§ WORK INSTRUCTION:
Your answer should consist of each line below that includes the word "round".

§ DATA UNDER STUDY:
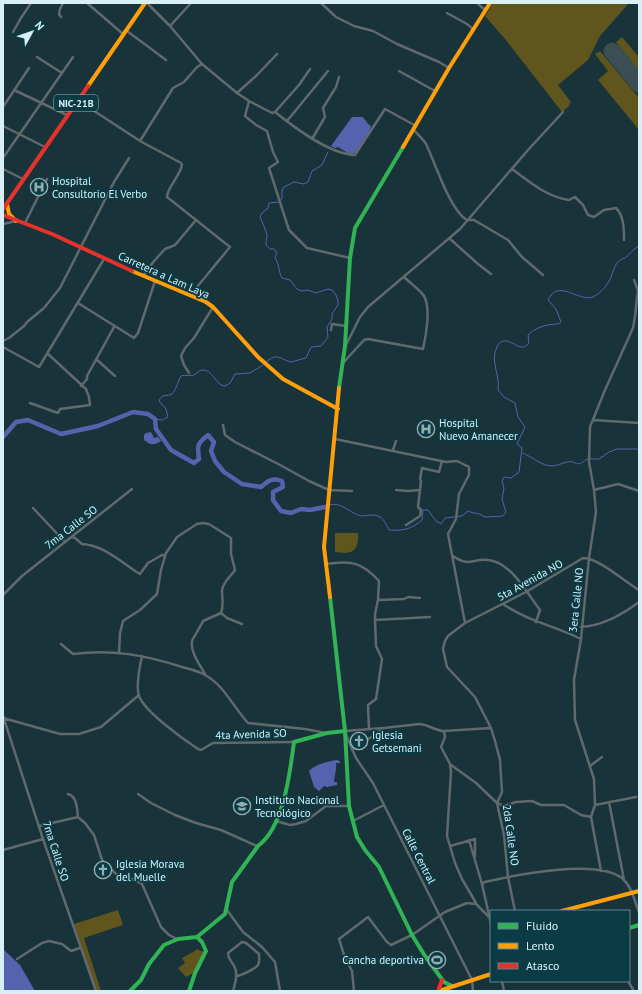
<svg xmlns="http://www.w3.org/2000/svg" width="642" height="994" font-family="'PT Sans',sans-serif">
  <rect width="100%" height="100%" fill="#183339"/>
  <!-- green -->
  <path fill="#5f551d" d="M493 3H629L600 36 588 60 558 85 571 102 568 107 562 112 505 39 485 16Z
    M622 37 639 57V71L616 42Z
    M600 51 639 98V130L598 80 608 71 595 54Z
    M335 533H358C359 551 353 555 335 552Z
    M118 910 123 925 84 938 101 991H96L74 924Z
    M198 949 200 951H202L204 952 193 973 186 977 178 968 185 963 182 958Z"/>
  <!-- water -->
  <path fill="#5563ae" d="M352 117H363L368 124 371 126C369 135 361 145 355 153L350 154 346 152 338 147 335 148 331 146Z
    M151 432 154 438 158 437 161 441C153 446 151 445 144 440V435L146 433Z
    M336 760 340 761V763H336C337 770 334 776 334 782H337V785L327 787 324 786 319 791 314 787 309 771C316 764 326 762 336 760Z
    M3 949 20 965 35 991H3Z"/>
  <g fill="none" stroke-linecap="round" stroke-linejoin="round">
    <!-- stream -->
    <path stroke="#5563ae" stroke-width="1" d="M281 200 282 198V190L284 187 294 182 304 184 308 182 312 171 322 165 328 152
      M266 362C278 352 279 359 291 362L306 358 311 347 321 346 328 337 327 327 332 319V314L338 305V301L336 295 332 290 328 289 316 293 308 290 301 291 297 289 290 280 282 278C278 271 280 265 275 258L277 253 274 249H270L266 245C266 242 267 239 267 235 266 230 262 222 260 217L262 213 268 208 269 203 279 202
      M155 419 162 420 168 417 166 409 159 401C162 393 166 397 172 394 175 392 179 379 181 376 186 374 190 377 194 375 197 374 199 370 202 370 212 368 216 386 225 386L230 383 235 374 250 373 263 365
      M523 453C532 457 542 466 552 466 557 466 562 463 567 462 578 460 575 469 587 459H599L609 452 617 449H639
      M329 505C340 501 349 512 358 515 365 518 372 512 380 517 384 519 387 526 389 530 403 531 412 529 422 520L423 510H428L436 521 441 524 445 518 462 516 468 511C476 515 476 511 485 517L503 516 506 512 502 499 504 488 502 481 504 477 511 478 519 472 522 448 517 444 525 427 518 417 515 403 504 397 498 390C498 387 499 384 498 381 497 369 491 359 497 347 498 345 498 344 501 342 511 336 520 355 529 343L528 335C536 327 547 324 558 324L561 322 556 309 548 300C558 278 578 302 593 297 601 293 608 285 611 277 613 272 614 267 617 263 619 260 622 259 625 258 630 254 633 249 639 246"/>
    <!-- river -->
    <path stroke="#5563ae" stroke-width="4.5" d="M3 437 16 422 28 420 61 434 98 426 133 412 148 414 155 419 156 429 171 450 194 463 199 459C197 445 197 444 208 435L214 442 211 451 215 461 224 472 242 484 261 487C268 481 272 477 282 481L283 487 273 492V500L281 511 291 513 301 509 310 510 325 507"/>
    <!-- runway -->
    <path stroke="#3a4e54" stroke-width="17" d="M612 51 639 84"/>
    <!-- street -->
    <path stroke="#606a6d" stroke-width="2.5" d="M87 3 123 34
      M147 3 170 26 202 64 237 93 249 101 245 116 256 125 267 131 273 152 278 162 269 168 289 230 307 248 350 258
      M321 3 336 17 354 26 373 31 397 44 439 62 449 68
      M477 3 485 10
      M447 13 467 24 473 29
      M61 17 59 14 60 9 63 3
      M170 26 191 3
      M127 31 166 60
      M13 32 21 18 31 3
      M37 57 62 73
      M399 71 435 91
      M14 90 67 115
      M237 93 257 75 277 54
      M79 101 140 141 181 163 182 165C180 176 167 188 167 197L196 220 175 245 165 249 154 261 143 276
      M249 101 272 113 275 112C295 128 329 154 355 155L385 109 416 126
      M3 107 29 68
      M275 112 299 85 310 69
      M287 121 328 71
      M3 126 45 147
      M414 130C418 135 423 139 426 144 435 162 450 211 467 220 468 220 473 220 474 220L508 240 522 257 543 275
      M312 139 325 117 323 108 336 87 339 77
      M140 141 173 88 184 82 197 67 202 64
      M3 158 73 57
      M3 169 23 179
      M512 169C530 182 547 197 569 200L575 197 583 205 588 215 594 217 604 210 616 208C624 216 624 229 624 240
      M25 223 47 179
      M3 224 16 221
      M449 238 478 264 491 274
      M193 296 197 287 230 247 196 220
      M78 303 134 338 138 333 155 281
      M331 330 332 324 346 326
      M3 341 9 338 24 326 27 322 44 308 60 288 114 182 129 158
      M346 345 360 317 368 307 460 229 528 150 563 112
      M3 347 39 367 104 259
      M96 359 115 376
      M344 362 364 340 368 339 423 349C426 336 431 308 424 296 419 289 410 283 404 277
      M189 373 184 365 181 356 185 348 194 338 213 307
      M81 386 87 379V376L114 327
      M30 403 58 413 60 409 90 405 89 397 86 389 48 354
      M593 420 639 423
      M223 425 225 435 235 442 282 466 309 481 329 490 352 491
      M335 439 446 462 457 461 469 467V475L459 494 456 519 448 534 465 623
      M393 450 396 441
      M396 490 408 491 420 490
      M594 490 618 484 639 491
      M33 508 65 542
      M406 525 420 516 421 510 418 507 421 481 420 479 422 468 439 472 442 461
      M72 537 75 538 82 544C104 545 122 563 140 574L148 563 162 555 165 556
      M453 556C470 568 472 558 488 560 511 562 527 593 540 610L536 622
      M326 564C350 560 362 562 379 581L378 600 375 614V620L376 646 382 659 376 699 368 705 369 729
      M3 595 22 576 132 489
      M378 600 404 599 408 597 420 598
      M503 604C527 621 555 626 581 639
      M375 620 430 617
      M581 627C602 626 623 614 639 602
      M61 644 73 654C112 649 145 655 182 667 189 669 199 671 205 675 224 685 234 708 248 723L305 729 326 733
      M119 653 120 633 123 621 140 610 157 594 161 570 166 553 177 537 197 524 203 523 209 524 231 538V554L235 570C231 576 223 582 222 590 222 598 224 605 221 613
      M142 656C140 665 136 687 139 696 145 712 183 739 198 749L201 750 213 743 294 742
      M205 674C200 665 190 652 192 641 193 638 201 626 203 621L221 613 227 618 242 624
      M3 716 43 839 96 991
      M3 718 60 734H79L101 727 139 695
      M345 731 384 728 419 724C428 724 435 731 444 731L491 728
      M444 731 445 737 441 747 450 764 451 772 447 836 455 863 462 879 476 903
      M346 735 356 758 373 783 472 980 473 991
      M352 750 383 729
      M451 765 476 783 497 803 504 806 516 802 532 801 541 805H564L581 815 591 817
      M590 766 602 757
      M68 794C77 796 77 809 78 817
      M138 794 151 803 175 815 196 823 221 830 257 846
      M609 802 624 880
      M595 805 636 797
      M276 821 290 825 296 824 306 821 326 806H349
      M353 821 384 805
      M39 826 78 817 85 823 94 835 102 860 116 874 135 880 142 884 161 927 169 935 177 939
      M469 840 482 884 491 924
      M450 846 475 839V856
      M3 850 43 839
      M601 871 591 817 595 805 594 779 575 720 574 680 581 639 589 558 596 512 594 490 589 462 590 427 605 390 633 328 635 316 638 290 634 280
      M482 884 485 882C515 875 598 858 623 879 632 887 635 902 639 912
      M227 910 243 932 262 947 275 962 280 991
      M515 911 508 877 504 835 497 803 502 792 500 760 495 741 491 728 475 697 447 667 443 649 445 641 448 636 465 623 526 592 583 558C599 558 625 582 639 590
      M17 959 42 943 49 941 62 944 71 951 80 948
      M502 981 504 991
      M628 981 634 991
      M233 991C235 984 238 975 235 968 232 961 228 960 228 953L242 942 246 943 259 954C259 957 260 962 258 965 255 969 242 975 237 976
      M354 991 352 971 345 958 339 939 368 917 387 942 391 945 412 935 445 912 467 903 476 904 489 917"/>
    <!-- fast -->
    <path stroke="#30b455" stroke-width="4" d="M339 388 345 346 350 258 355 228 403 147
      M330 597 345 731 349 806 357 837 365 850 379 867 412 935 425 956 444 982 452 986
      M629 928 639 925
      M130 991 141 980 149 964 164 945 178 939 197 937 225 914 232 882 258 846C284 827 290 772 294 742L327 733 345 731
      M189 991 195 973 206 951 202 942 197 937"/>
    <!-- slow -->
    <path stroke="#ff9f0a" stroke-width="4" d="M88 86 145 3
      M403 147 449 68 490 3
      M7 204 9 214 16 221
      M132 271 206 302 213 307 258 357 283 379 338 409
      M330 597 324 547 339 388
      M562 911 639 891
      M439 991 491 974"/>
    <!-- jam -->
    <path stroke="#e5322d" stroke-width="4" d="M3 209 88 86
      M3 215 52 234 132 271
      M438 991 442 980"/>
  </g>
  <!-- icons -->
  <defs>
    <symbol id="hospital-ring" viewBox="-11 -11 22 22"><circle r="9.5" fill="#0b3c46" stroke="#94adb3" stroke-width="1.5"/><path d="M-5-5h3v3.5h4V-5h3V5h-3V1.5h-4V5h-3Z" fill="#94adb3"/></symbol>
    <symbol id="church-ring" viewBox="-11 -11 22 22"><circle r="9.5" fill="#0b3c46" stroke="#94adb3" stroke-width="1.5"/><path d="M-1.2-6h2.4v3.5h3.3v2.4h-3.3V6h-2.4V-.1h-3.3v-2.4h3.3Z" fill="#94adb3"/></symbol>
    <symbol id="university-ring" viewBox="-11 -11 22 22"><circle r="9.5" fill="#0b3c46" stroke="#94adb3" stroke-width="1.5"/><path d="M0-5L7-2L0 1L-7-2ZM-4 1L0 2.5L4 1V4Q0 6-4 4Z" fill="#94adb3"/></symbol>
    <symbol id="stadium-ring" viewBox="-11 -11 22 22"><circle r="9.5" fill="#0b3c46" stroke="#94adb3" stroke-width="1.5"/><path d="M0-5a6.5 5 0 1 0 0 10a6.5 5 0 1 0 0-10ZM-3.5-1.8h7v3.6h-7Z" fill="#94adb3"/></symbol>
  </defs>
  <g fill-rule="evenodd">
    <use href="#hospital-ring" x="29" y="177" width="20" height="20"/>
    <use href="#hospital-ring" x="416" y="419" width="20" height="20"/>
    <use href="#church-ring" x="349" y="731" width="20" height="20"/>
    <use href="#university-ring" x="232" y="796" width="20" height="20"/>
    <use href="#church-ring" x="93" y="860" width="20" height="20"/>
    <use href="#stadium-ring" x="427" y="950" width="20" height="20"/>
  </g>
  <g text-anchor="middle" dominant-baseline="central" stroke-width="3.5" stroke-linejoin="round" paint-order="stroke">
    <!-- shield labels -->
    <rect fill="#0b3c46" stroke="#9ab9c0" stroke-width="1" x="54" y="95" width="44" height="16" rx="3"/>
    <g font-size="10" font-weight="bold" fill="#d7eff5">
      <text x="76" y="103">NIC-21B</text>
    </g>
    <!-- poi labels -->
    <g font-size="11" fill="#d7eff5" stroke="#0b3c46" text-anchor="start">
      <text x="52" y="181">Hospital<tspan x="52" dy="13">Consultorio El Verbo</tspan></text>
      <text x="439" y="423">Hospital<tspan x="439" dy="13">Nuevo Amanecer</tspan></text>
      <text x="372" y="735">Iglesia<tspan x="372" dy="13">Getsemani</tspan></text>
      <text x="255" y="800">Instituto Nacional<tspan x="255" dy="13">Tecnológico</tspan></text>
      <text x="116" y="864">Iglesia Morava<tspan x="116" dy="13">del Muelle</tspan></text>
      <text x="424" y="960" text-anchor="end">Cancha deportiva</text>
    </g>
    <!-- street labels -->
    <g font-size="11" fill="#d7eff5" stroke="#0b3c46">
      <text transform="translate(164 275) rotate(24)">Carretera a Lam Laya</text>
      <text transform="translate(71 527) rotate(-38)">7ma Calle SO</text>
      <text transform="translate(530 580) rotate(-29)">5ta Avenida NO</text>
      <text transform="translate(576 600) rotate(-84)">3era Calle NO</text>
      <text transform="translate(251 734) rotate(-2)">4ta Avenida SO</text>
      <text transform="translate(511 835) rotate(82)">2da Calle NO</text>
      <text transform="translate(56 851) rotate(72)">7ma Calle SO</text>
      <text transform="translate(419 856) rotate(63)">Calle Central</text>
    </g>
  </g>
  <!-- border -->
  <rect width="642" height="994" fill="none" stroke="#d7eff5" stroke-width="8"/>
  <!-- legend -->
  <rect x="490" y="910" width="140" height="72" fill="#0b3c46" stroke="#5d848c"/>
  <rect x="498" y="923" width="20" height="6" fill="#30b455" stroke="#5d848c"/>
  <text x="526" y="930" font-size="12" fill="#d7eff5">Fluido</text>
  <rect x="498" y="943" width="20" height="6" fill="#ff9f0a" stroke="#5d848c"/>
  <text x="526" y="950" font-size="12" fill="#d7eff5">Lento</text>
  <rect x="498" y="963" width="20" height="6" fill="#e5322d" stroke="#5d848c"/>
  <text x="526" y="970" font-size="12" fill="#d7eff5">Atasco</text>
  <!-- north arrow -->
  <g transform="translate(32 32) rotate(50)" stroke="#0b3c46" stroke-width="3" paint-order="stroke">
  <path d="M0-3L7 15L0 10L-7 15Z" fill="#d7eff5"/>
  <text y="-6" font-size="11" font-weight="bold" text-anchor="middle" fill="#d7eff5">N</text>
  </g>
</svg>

§ SOLUTION TO THIS EXERCISE:
  <g fill="none" stroke-linecap="round" stroke-linejoin="round">
  <g text-anchor="middle" dominant-baseline="central" stroke-width="3.5" stroke-linejoin="round" paint-order="stroke">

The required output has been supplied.